The conflict markers are a first-class citizen in the repo. jj tells you when a commit has a conflict, and you can go edit it at your leisure. It also does prevent you from doing some things with branches in a conflicted state, like pushing them.

You might not think this is that big a deal, but this also means you don’t have to resolve the entire thing in one go. Plenty of times with complicated rebases in git, I’ve not been 100% certain about the path towards resolving it. But jumping around to view various commits when you’re in the rebase-conflict state is painful. In jj you can just switch to an earlier commit, tweak it there, jump to a later commit, see how it looks, etc.
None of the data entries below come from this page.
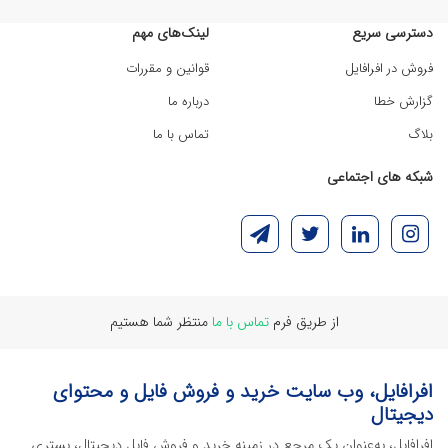
دسترسی سریع
لینک‌های مهم
فروش در افرافایل
قوانین و مقررات
گزارش خطا
درباره ما
بلاگ
تماس با ما
شبکه های اجتماعی
از طریق فرم
تماس با ما
منتظر شما هستیم
افرافایل، وب سایت خرید و فروش فایل و محتوای
دیجیتال
افرافایل، به‌عنوان یک مرجع در زمینه خرید و فروش فایل دیجیتال، بستری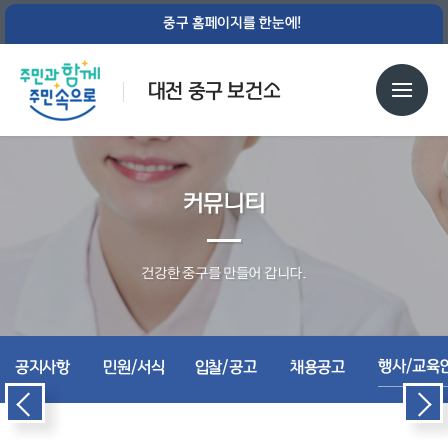
중구 홈페이지를 한눈에!
대전 중구 보건소
커뮤니티
건강한 중구를 만들어 갑니다.
행사/교육
공지사항
민원/서식
입찰/공고
채용공고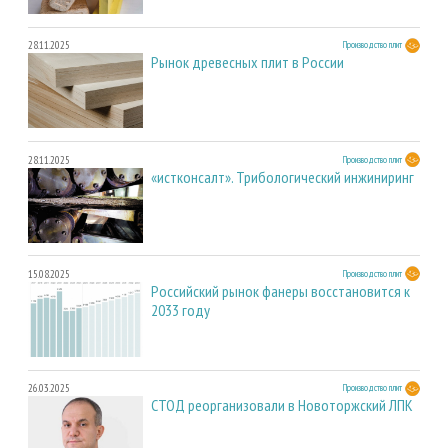
28.11.2025
Производство плит
Рынок древесных плит в России
28.11.2025
Производство плит
«истконсалт». Трибологический инжиниринг
15.08.2025
Производство плит
Российский рынок фанеры восстановится к
2033 году
26.03.2025
Производство плит
СТОД реорганизовали в Новоторжский ЛПК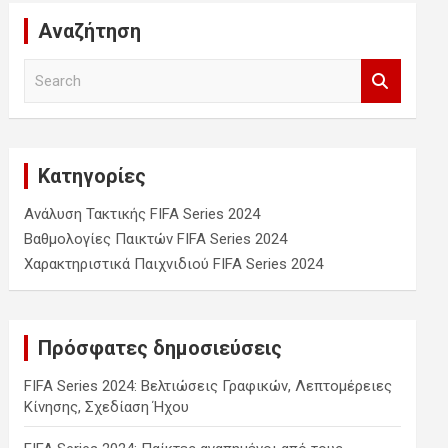
Αναζήτηση
S
e
a
r
c
Κατηγορίες
h
Ανάλυση Τακτικής FIFA Series 2024
Βαθμολογίες Παικτών FIFA Series 2024
Χαρακτηριστικά Παιχνιδιού FIFA Series 2024
Πρόσφατες δημοσιεύσεις
FIFA Series 2024: Βελτιώσεις Γραφικών, Λεπτομέρειες
Κίνησης, Σχεδίαση Ήχου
It removes 98% of the pain.

It also dovetails nicely with other aspects of jj. Since rebases happen automatically and constantly, they are usually tiny. If there’s a conflict, it’s caught right when you do the thing and not four hours later when that part is no longer fresh in mind. And the op log lets you restore and undo actions atomically, which makes undoing a fuck-up a no-op.

I've come to the opinion that conflicts should be committed and merge fixes should be in another commit afterwards. Arguably even if the merge fix is trivial.
That’s almost definitionally what a merge is.

A merge conflict means that some automated tool couldn’t figure it out. But all a merge is is a commit with two parents and an accompanying diff that shows the process of combining them. A merge conflict isn’t really in any way special. It just means whatever algorithm was used couldn’t do it unambiguously without human help.